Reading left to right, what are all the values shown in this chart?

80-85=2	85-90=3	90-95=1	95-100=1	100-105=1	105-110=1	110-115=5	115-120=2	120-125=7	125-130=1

--

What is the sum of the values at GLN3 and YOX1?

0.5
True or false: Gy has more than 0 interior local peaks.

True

◆ **Exercise aim**:
Which lines of the data above contain the string "True", with case counting? Pull out each matching line in full.

◆ **Result of the exercise**:
True or false: Gy has more than 0 interior local peaks.
True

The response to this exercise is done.